Critique : MediEvil

1998 : la France est pour la première fois championne du Monde de football et MediEvil sort sur la PlayStation première du nom. Succès commercial à l’époque, MediEvil offrait une expérience de jeu à la narration pleine d’humour et au level design bien pensé et original. Ce remaster, 21 années plus tard offre-t-il les mêmes arguments ? S’inscrit-il dans la lignée des exclusivités Sony aux remasters réussis ?

Ce qui frappe le joueur dès le lancement des premières parties, c’est la qualité de la réalisation graphique de ce remaster : elle respecte l’oeuvre originale tout en sublimant l’univers de MediEvil.

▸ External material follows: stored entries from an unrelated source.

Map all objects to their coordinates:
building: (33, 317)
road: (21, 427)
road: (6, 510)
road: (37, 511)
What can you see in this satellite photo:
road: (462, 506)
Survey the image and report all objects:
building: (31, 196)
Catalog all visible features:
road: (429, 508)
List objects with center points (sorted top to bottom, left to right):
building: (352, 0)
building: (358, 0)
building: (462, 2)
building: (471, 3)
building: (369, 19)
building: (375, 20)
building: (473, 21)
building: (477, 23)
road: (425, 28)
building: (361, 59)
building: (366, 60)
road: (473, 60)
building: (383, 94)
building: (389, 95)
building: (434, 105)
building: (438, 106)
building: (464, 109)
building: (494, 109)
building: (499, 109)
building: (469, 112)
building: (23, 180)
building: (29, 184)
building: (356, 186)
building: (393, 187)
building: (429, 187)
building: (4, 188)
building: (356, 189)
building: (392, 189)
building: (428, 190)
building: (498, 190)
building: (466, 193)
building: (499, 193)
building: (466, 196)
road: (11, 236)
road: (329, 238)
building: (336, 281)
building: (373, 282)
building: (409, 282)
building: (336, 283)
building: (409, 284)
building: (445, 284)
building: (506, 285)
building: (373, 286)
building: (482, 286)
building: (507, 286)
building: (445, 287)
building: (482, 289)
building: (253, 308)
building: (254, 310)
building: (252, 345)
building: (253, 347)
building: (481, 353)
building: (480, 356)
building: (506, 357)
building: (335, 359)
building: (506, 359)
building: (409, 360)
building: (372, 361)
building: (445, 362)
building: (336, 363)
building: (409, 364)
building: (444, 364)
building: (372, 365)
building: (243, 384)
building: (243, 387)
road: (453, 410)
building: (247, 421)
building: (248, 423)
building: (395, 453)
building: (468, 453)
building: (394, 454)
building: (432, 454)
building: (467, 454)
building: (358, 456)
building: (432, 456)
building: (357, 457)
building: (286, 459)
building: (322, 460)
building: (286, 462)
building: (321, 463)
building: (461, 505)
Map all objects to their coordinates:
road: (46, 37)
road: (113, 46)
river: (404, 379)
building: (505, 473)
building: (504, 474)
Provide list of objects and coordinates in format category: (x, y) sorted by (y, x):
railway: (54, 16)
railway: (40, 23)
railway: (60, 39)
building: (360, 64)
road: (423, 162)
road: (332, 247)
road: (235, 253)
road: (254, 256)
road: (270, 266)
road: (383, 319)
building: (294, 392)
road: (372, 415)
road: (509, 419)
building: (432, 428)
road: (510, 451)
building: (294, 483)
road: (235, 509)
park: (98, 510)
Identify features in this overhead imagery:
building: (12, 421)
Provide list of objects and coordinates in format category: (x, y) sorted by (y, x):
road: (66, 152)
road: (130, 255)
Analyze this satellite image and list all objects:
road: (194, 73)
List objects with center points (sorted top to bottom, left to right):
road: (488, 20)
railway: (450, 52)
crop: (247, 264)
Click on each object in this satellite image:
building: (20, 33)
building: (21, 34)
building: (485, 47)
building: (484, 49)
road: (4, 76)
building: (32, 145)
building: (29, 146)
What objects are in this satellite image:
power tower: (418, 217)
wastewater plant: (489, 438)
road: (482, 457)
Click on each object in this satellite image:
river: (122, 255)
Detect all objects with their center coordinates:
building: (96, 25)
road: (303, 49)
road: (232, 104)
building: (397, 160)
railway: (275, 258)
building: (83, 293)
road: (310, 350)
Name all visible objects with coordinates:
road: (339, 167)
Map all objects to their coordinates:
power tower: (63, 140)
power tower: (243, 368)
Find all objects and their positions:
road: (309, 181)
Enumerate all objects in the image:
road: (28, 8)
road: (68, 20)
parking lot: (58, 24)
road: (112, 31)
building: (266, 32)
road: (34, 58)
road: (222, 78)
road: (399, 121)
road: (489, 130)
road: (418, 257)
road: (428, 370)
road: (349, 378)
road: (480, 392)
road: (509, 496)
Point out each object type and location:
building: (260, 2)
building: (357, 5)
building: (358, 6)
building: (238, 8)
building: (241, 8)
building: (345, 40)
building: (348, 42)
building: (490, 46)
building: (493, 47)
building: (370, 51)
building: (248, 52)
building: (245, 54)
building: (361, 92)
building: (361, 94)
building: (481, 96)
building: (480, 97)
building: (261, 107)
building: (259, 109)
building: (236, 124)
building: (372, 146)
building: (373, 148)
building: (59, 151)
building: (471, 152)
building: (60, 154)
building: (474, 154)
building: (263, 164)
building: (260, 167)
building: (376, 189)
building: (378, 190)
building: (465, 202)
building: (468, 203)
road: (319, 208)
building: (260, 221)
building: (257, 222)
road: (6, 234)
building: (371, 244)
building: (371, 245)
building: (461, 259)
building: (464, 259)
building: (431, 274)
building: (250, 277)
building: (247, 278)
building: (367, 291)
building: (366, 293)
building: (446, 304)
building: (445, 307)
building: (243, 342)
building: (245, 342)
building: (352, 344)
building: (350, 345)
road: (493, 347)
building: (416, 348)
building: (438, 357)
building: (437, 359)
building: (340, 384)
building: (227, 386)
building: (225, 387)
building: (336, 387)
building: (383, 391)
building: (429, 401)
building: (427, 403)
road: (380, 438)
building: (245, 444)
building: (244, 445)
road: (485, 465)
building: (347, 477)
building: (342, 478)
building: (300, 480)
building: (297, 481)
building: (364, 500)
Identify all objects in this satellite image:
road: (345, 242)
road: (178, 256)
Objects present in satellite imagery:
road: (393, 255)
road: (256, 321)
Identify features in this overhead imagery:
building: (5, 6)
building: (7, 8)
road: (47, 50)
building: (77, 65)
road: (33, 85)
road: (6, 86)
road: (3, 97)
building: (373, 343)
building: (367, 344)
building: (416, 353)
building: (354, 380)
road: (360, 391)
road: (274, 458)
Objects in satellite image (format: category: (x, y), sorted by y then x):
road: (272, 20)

Les moindres détails graphiques ou animations amusantes du jeu publié en 1998 sont respectés et le jeu est beau et coloré à souhait. MediEvil version 2019 est une réussite à ce niveau-là, On apprécie l’effort fourni, et la nostalgie fait son effet très rapidement, lorsqu’on reconnaît avec plaisir tel ou tel passage, tel ou tel adversaire (les terribles épouvantails) tel ou tel détail ou l’ambiance sonore. 

L’humour omniprésent de ce jeu qui met en scène un chevalier squelette ressuscité auquel il manque une partie de la mâchoire ainsi que l’oeil gauche à la démarche grotesque est également un plus indéniable. Il plaira aux plus jeunes nouveaux venus et ravira les plus que trentenaires nostalgiques de la grande époque de la “révolution” PlayStation. MediEvil 2019 ressuscite  également la recette du gameplay d’époque et c’est là que le bât blesse.

Combattre dans MediEvil, c’est souffrir, mais alors beaucoup souffrir, tant les collisions et  les caméras sont mal gérées, malheureusement. Il n’est pas rare que la caméra sensée accompagner l’action choisisse un angle de vue peu pratique pour combattre. Une fois qu’on connaît les patterns de certains ennemis, les combats sont évidemment facilités mais de par la distance de la caméra par rapport à l’action, on ne sait pas si l’on touche l’adversaire ou si l’on frappe dans le vide. Du coup on appuie à répétition sur le bouton d’attaque quand un ennemi se rue sur Sir Daniel Fortesque, le protagoniste principal de ce titre, ce qui gâche énormément l’expérience de jeu et le rend extrêmement ardu par moments.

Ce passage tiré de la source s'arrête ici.